Saturday, October 9, 1999
Nun: Iraq's Youth Hurting
By Paul Logan
Journal Staff Writer
About 500,000 Iraqi children have died in the eight years after the Gulf War as a result of the "failed policy" of U.S.-U.N. sanctions, a Dominican nun told an Albuquerque audience.
UNICEF also estimates that about 1 million children under age 5 are chronically malnourished, Sister Jackie Hudson of Bremerton, Wash., said Thursday.
Economic sanctions, affecting food and medical supplies, were imposed after the war to force Iraqi dictator Saddam Hussein to reduce his arsenal. Hudson said the sanctions were supposed to weaken Saddam, but instead they have hurt the most vulnerable -- babies, the elderly and the poor.
Every time there's a story about Iraq in the media, she said, it reflects the U.S. "government's truth."
To the 50 or so people who attended her talk at the Newman Center, she said, "I hope to bring ... to you the people's truth."
Hudson took a two-week trip in April to Iraq with eight other nuns and risked 12 years in prison and a $250,000 fine for going to a nation that is off-limits to Americans.
She said their suitcases were crammed with basic medicines -- aspirin, vitamins and cough syrup -- and children's school supplies.
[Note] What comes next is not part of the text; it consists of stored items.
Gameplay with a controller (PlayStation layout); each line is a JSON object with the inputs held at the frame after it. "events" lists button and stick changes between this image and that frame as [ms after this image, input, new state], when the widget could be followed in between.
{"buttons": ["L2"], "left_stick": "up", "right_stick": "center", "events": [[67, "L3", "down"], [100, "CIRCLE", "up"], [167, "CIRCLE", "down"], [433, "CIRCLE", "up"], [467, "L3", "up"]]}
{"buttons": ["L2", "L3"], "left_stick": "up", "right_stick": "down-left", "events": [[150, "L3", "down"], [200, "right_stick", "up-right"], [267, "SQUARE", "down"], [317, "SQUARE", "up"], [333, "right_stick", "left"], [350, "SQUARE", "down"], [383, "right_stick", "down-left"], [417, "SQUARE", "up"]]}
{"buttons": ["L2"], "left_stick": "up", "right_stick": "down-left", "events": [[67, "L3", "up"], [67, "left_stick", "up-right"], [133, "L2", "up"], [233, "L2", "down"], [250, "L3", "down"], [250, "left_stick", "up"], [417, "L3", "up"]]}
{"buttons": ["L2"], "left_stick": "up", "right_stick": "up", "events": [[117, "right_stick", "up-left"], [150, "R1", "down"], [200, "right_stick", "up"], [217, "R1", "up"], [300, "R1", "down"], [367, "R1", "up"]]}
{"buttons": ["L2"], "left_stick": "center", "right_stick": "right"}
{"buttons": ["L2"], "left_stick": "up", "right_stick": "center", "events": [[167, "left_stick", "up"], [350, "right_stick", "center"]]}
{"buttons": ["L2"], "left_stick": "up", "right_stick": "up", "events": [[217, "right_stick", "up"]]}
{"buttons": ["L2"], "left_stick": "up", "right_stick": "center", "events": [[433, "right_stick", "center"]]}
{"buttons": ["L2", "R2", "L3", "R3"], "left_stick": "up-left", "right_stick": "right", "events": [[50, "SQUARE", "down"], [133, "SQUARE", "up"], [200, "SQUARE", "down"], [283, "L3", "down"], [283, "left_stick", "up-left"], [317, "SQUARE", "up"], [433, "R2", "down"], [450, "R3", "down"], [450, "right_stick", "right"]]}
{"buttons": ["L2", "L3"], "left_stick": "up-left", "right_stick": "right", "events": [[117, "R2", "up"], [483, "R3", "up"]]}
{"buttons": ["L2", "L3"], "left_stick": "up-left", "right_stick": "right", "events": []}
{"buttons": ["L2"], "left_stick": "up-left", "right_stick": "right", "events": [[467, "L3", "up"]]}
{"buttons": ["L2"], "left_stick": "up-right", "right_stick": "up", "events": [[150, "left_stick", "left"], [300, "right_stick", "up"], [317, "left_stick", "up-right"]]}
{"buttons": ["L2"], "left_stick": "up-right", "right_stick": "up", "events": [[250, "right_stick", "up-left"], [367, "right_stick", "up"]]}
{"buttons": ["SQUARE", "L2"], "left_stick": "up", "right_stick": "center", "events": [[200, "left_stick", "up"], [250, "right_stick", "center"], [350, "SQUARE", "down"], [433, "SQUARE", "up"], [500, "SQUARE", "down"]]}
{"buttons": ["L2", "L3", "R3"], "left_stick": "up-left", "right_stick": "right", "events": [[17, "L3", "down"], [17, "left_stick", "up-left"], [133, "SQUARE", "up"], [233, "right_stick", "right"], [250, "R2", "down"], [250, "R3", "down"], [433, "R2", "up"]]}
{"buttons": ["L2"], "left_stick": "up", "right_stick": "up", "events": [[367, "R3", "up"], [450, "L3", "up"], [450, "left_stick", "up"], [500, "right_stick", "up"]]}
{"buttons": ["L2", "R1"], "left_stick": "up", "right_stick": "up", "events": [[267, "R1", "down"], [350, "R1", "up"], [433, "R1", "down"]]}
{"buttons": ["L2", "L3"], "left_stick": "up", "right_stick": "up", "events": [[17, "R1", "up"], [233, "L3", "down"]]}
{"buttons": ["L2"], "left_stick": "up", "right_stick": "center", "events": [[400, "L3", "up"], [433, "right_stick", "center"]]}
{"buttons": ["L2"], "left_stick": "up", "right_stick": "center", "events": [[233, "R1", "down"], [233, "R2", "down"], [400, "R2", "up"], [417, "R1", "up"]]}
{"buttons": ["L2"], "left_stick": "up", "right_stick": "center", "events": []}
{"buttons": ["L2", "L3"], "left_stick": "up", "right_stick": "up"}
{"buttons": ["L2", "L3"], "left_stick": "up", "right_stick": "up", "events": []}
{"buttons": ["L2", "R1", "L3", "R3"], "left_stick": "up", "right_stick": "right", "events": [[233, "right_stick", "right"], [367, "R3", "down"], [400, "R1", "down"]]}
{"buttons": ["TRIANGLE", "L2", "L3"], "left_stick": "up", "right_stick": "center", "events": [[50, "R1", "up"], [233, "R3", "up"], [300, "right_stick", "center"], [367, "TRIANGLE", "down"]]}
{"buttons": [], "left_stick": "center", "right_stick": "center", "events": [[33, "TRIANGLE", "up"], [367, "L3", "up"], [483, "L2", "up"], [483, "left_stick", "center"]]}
About one of every 20 Iraqis is Catholic in what Americans usually think of as a totally Muslim state, she said. Dominican priests and nuns also live in the nation of about 16 million people, Hudson said.
Hudson said Iraq was once considered as cultured as southern European nations. But since the Gulf War, she said, Iraq has slipped from being a relatively prosperous country to poverty-stricken nation.
During the 1991 war, coalition forces destroyed most of the country's water and sewer systems, electrical plants, schools, hospitals and bridges, she said.
About 5,000 pre-school-age children die each month from common illnesses that could easily be treated with the proper drugs. When malnourished mothers give birth to malnourished babies, the newborns that survive often are physically and mentally stunted for life, she said.
Hudson told of a young Iraqi boy who skinned his knee. When his mother washed the wound with contaminated water, it became infected. He was taken to a hospital where they operated without an anesthetic, and the boy died, she said.
On the day before she left Iraq, Hudson stubbed her toe. She stopped the bleeding with a small, antiseptic pad.
"It really came home to me," she said, "how simple mistakes lead to death."
Hudson said she wasn't defending Saddam, who is well known for atrocities against his own people. But before the Gulf War, she said, Saddam had "done great things for his people," including free education through college and free health care.
She said the Iraqi people's physical suffering has left them incapable of overthrowing the government. And Saddam has kept his military very strong, she said.
"There is no way that we can treat the people of this nation so horribly because of its leader, who they did not elect," Hudson said.
Still, she said, the bombing continues.
Hudson termed "obsolete" the antiaircraft sites she saw -- guns mounted on the back of pickups -- compared to U.S. cruise missiles.
"I think until we ourselves deal with our whole culture of violence, it's not going to change," she said.